EL CORO.- ¡Oh desventura, oh: desventura! ¡Mísera madre que, al perderte, perdió contigo su más consoladora esperanza! Cuando se reputaba muy feliz, porque eran .nobles tus padres, pereciste de muerte cruel. (Aparecen a lo lejos guerreros con antorchas encendidas).

TALTIBIO (que vuelve, aunque manteniéndose a cierta distancia).- Sepan los capitanes de las cohortes, a quienes se ha ordenado incendiar la ciudad de Príamo, que en sus manos no ha de estar ociosa la tea; abrásenla, pues, cuanto antes, para que, derribada en sus cimientos, tornemos alegres a nUestra patria. Y vosotras, hijas de los troyanos, para cumplir a un tiempo ambos mensajes, cuando los generales del ejército hagan sonar las trompetas, encaminaos a las naves de los aqueos para alejarnos de aquí. Tú, anciana, la más infortunada, sigueme: estos son servidores que vienen de parte de Odiseo, tu señor, para que abandones a Ilión, según lo dispuso la suerte.

HÉCUBA.- ¡Ay desventurada de mí! ¡Remate es éste y último fin de mis males! Dejo a mi país. natal y a mi ciudad entregada a las llamas. Así, pies cansados por la vejez, daos prisa a saludarla por última vez, aunque os cueste trabajo. ¡Oh Troya, hace poco el orgullo de los bárbaros; no tardarás en perder tu ilustre nombre! Te incendian y nos arrancan esclavas de tu seno, ¡oh dioses! Pero, ¿qué dioses invoco? Antes, cuando los llamé, no me oyeron. Precipitémonos, pues, en el fuego, pues será para mí lo más honroso perecer en él.

TALTIBIO.- Tus males te hacen delirar, ¡oh desventurada! Lleváosla pues, sin demorar, es preciso entregarla a Odiseo, a quien ha tocado en el reparto del botín.

HÉCUBA.- ¡Ay, ay de mí! ¡Ay, ay, ay de mi! ¡Oh Cronida!, rey de Frigia, tronco de mi estirpe, ¿contemplas impasible los indignos ultrajes que sufren los descendientes de Dárdano?

EL CORO.- Lo ve; la gran ciudad, que ya no lo es, ha perecido; ya no existe Troya.

HÉCUBA.- ¡Ay, ay de mí! ¡Ay, ay, ay de mí! Ilión resplandece; el fuego devora ya el elevado alcázar, y la ciudad entera, y las más altas murallas.
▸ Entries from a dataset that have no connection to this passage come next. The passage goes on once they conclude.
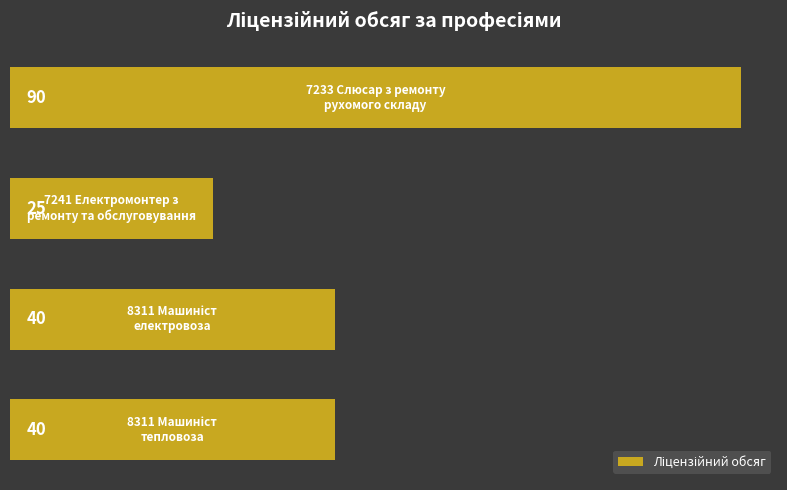

Reading top to bottom, extract all data points from this chart.

90	25	40	40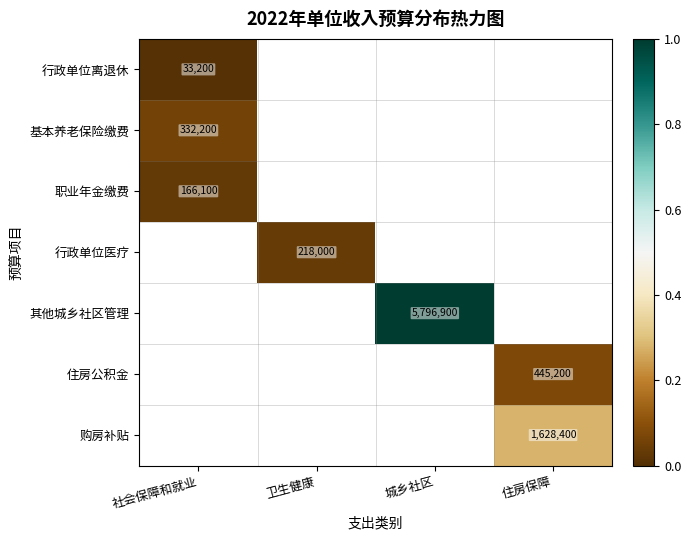

Is the value of 行政单位离退休 at 卫生健康 greater than the value of 行政单位医疗 at 卫生健康?

No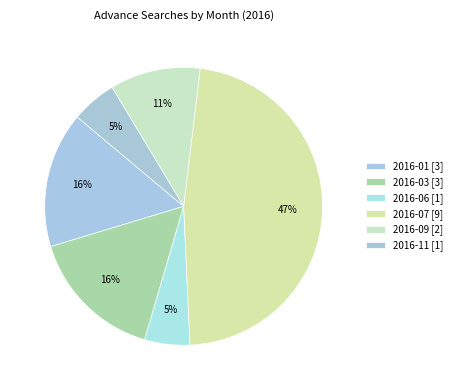

Count the number of slices in the pie.

6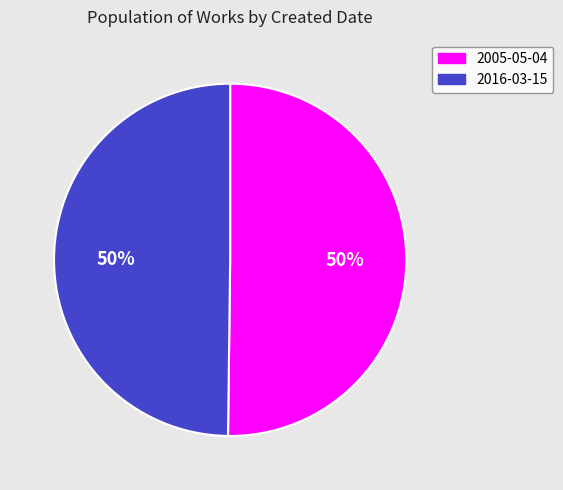

To the nearest percent, what portion does 2005-05-04 represent?

50%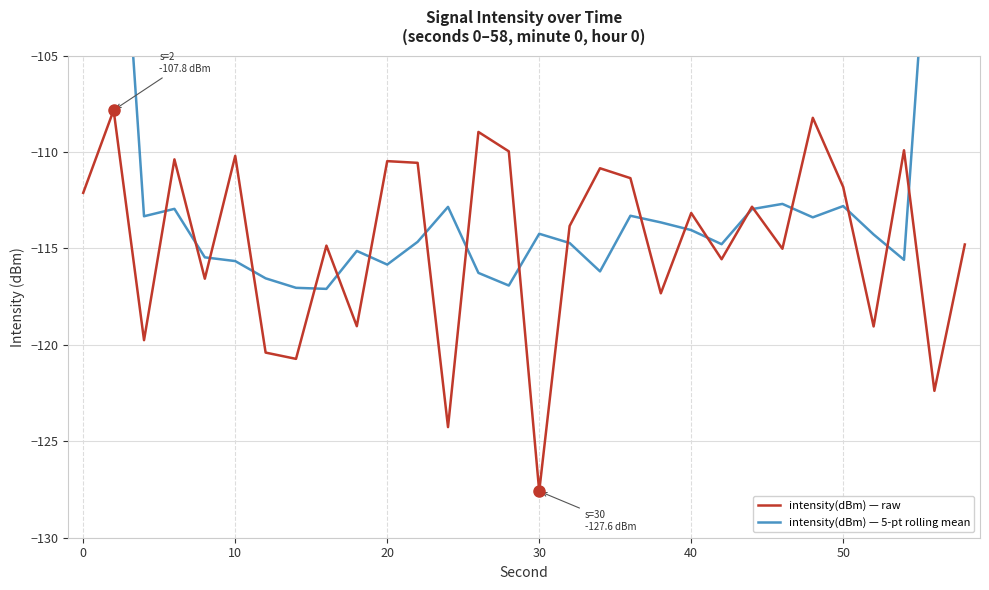

Reading left to right, extract all data points from this chart.

intensity(dBm) — raw: -112.1	-107.8	-119.8	-110.4	-116.6	-110.2	-120.4	-120.7	-114.9	-119.0	-110.5	-110.6	-124.3	-109.0	-110.0	-127.6	-113.8	-110.8	-111.4	-117.3	-113.2	-115.6	-112.8	-115.0	-108.2	-111.8	-119.0	-109.9	-122.4	-114.8
intensity(dBm) — 5-pt rolling mean: -67.9	-90.0	-113.3	-112.9	-115.5	-115.7	-116.6	-117.0	-117.1	-115.1	-115.8	-114.7	-112.8	-116.3	-116.9	-114.2	-114.7	-116.2	-113.3	-113.7	-114.0	-114.8	-113.0	-112.7	-113.4	-112.8	-114.3	-115.6	-93.2	-69.4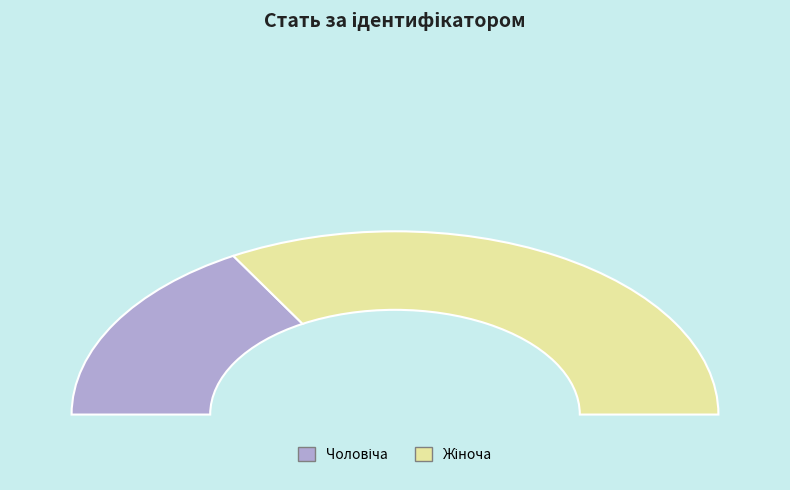

Count the number of slices in the pie.

2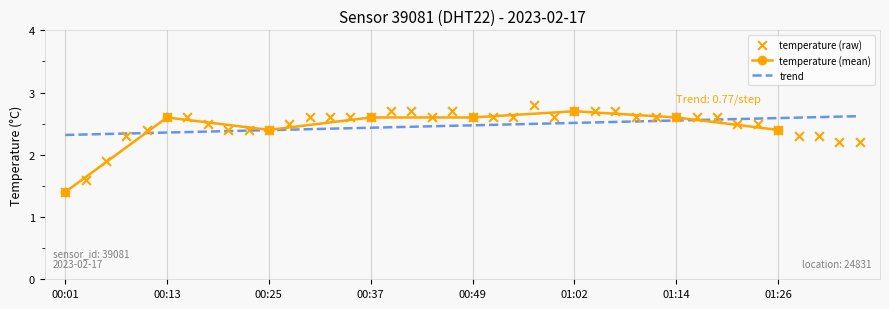

What is the ratio of the value at 00:35 to the value at 00:13?

1.0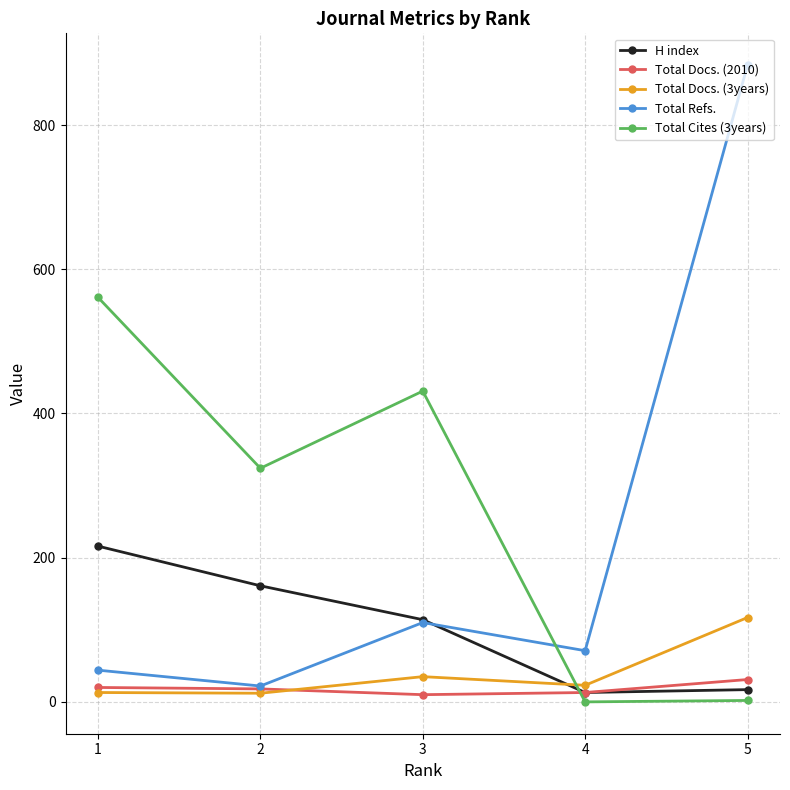

What is the total value across all series at 4?

120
EL CORO.- Y como el viento se lleva el humo, así pereció mi patria, cayendo desde la altura al empuje del hierro; abrasados han sido tus palacios, presa del fuego y de enemiga lanza.
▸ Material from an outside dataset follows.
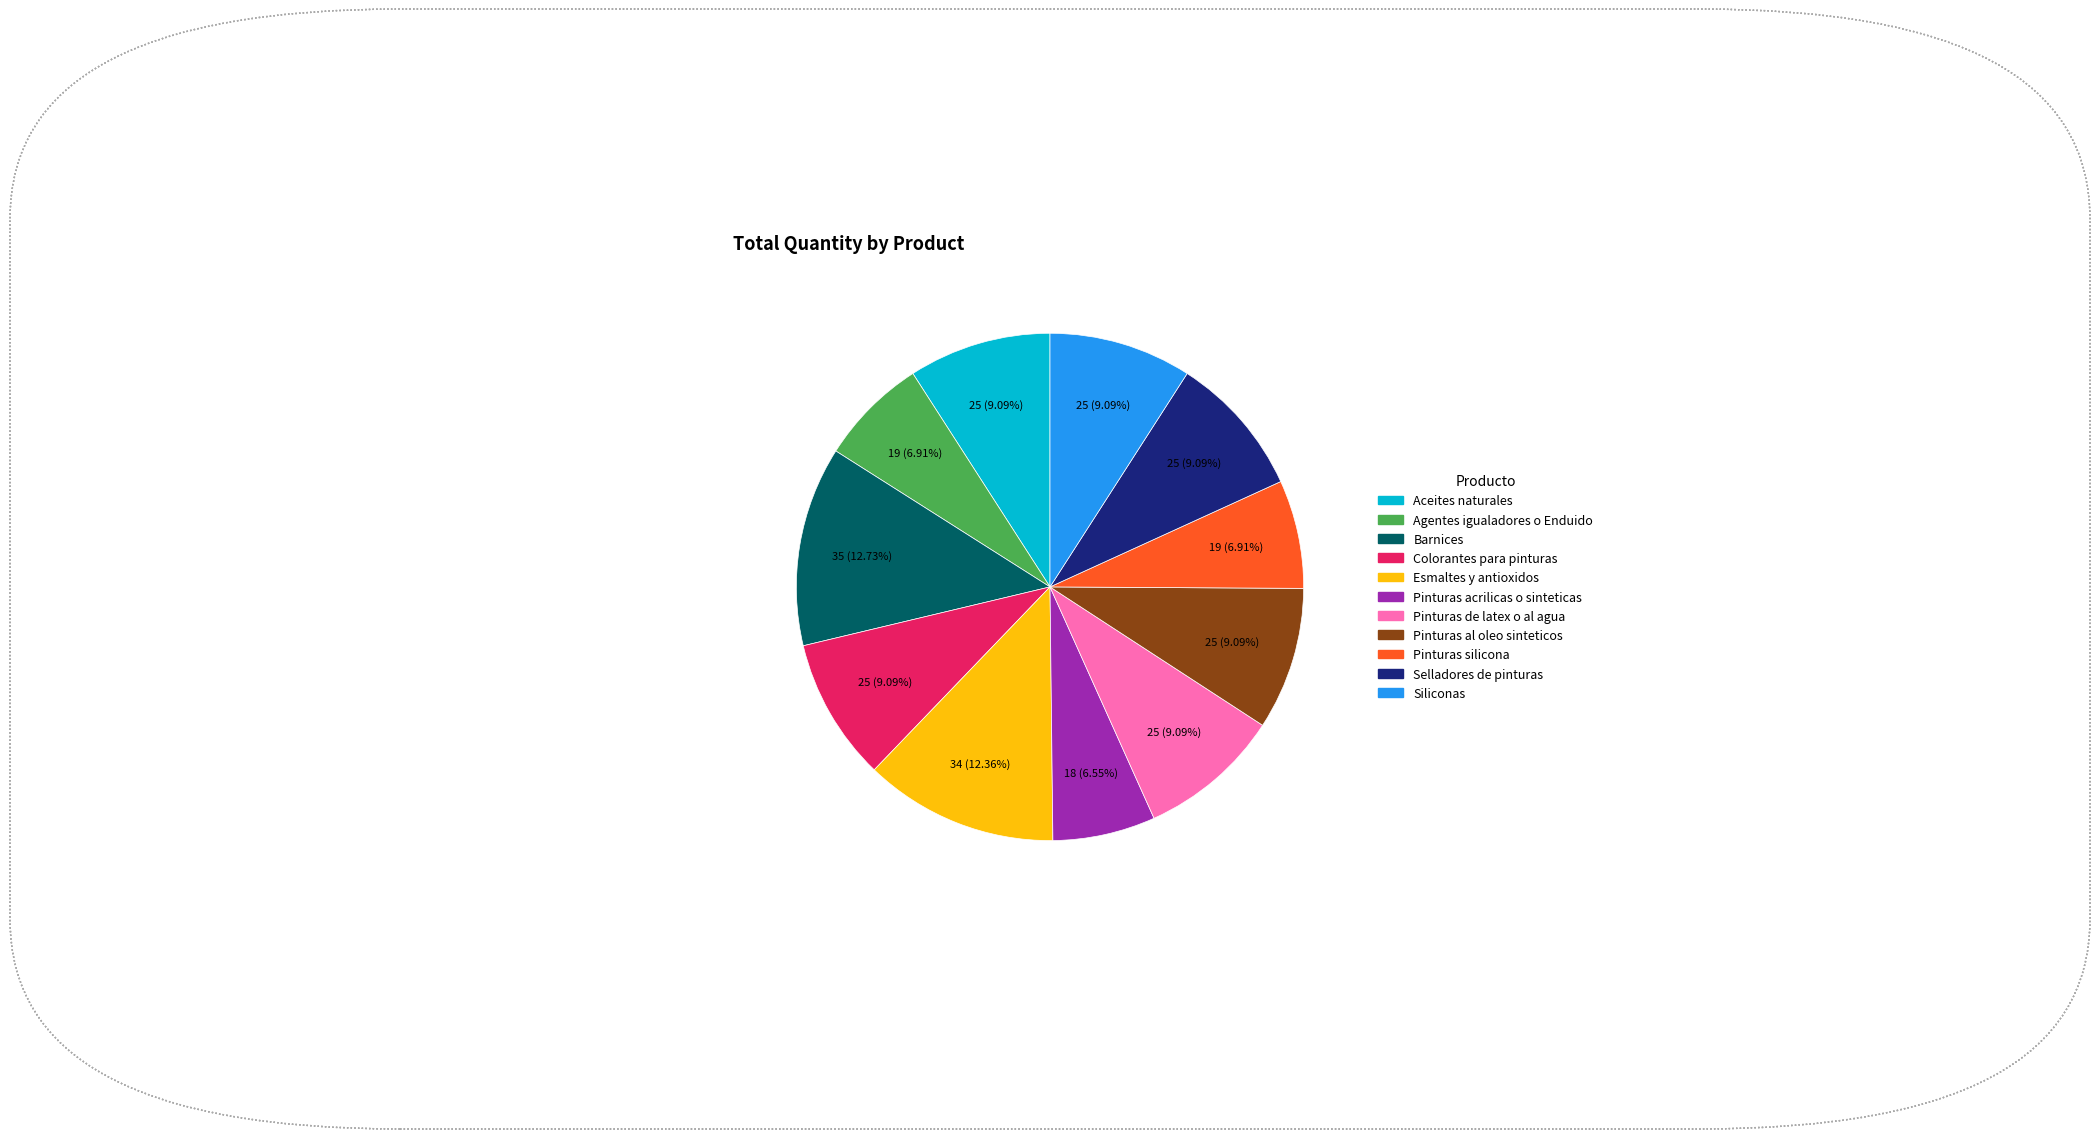

Does Agentes igualadores o Enduido account for over 50% of the chart?

No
HÉCUBA.- ¡Oh patria, madre de mis hijos!

EL CORO.-¡Ay, ay de mí!

HÉCUBA.- ¡Oíd, hijos; reconoced la voz de vuestra madre!

EL CORO.- ¿Llamas a los muertos con voz lúgubre?

HÉCUBA (arrodillándose).- Arrastrando por la tierra mis cansados miembros, e hiriéndola con ambas manos.

EL CORO.- Ahora nos toca a nosotras hincar la rodilla, llamando a nuestros esposos desdichados, que moran en el Hades.

HÉCUBA.- Nos llevan, nos arrastran ...

EL CORO.- Tu dolor, tu dolor publicas.

HÉCUBA.- A los atrios, en donde seré esclava, lejos de mi patria. ¡Ay, ay de mí! ¡Oh Príamo, Príamo; tú muerto, insepulto, sin amigos, ignoras mi desdicha!

EL CORO.- La negra muerte cubre tus ojos; un crimen impío se burla de tu piedad.

HÉCUBA.- ¡Ay de los templos de los dioses, y de mi ciudad amada!

EL CORO.- ¡Ay, ay de mí!

HÉCUBA.- Mortífera es la llama que os abrasa, y la punta de la lanza que os hiere.

EL CORO.- Pronto caeréis sin gloria en mi suelo adorado.

HÉCUBA.- El polvo, semejante al humo, en alas de los vientos me roba la vista de mi palacio.

EL CORO.- Se olvidará el nombre de esta región como todo se olvida; ya no existe la desdichada Troya.

HÉCUBA.- ¿Lo habéis visto? ¿Lo habéis oído?

EL CORO.- ¿El fragor de Pérgamo al derrumbarse?

HÉCUBA.- Tiembla la tierra, tiembla la tierra al desplomarse toda la ciudad. ¡Ay de mí! Trémulos, trémulos miembros arrastran mis pies. Vamos a vivir en la esclavitud.

EL CORO.- ¡Ay de la ciudad infortunada! Ea, dirige tus pasos hacia las naves de los aqueos.